TASK TO CARRY OUT -
The answer must be every record below, repeated exactly.

SOURCE INFORMATION -
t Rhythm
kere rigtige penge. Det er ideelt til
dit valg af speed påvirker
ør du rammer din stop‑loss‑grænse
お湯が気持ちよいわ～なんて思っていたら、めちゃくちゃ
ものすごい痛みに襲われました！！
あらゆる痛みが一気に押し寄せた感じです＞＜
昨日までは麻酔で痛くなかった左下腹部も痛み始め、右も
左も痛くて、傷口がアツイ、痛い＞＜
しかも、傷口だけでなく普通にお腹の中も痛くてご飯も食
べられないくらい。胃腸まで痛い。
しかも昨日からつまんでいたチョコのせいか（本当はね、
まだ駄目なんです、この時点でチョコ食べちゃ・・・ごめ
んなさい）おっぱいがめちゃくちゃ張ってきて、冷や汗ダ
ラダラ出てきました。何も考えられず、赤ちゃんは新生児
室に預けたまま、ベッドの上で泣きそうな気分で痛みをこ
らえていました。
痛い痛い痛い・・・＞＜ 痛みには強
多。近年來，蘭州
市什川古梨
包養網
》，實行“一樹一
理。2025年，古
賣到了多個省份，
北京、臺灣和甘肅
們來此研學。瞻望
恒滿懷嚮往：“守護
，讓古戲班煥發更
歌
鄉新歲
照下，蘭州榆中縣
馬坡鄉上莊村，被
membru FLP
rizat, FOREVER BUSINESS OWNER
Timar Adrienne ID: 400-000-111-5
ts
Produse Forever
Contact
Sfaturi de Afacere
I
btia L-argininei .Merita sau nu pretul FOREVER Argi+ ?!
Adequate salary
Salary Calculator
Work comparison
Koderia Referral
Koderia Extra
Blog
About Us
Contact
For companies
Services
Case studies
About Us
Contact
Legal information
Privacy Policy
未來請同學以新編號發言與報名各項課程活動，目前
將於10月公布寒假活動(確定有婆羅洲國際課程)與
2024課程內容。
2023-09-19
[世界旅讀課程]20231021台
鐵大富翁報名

RESULT FOR THIS EXERCISE -
t Rhythm
kere rigtige penge. Det er ideelt til
dit valg af speed påvirker
ør du rammer din stop‑loss‑grænse
お湯が気持ちよいわ～なんて思っていたら、めちゃくちゃ
ものすごい痛みに襲われました！！
あらゆる痛みが一気に押し寄せた感じです＞＜
昨日までは麻酔で痛くなかった左下腹部も痛み始め、右も
左も痛くて、傷口がアツイ、痛い＞＜
しかも、傷口だけでなく普通にお腹の中も痛くてご飯も食
べられないくらい。胃腸まで痛い。
しかも昨日からつまんでいたチョコのせいか（本当はね、
まだ駄目なんです、この時点でチョコ食べちゃ・・・ごめ
んなさい）おっぱいがめちゃくちゃ張ってきて、冷や汗ダ
ラダラ出てきました。何も考えられず、赤ちゃんは新生児
室に預けたまま、ベッドの上で泣きそうな気分で痛みをこ
らえていました。
痛い痛い痛い・・・＞＜ 痛みには強
多。近年來，蘭州
市什川古梨
包養網
》，實行“一樹一
理。2025年，古
賣到了多個省份，
北京、臺灣和甘肅
們來此研學。瞻望
恒滿懷嚮往：“守護
，讓古戲班煥發更
歌
鄉新歲
照下，蘭州榆中縣
馬坡鄉上莊村，被
membru FLP
rizat, FOREVER BUSINESS OWNER
Timar Adrienne ID: 400-000-111-5
ts
Produse Forever
Contact
Sfaturi de Afacere
I
btia L-argininei .Merita sau nu pretul FOREVER Argi+ ?!
Adequate salary
Salary Calculator
Work comparison
Koderia Referral
Koderia Extra
Blog
About Us
Contact
For companies
Services
Case studies
About Us
Contact
Legal information
Privacy Policy
未來請同學以新編號發言與報名各項課程活動，目前
將於10月公布寒假活動(確定有婆羅洲國際課程)與
2024課程內容。
2023-09-19
[世界旅讀課程]20231021台
鐵大富翁報名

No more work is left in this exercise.